Electric charge is a fundamental property of matter. How much charge a particle has determines the force it will experience from an electromagnetic field, and such a field can be generated either by other charged objects or by the motion of magnetic objects. This is similar to mass, which is another fundamental property that determines the gravitational force an object will experience as it interacts with other massive objects. There is one key difference between charge and mass, however: there are two types of charge, positive and negative, whereas mass can only be positive (or zero). From the particle perspective, we can have particles like protons that have a positive charge, particles like electrons with a negative charge, and particles like neutrons that have no charge. Anything with a charge creates an electromagnetic field, and other charged particles nearby will feel a force from that field.

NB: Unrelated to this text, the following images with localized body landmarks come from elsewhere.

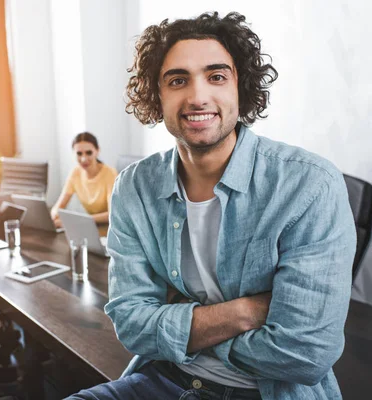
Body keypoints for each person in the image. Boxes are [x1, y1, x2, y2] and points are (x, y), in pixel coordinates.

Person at [69, 11, 356, 400]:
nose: (197, 96)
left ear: (242, 86)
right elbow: (133, 327)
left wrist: (177, 323)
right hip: (164, 379)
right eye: (177, 80)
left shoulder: (308, 184)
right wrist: (244, 313)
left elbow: (303, 355)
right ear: (157, 95)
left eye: (216, 76)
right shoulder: (134, 187)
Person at [50, 132, 118, 233]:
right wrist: (55, 215)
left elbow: (112, 214)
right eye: (79, 153)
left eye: (89, 153)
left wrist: (78, 221)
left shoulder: (110, 174)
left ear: (97, 151)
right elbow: (58, 207)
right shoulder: (75, 173)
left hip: (110, 229)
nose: (83, 159)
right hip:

Now, say that we have two particles sitting near each other. Each one will have an associated electromagnetic field, and the total field will be a sum of the individual fields. The size of the electromagnetic force experienced by each particle due to the other depends on the magnitude of the two charges. But whether the charge on each particle is positive or negative is important for the following two reasons:

  1. Similar charges repel.
  2. Dissimilar charges attract.

So with our two particles, if they both have positive charge, or they both have negative charge, they will each feel a force directed away from the other charge. But if one is negatively charged and one is positively charged, they will experience the same size force toward each other. This force is part of what holds atoms together. Protons and electrons have equal and opposite charge. In atoms, we have a nucleus of protons and neutrons surrounded by a cloud of electrons. If there are more protons than electrons, the atom as a whole will be positively charged and will be attractive to nearby electrons. But if there are more electrons than protons, the atom is instead negatively charged, and the electrons within it are not as strongly bound.

We can already see that the charge of a particle is extremely important on the atomic scale. As we look at collections of atoms, the interactions will get more complicated, but the pieces to remember are:

  1. Charge is an inherent property of matter.
  2. Charged objects create an electromagnetic field.
  3. How strong a force an object feels from such a field is determined by that object’s charge.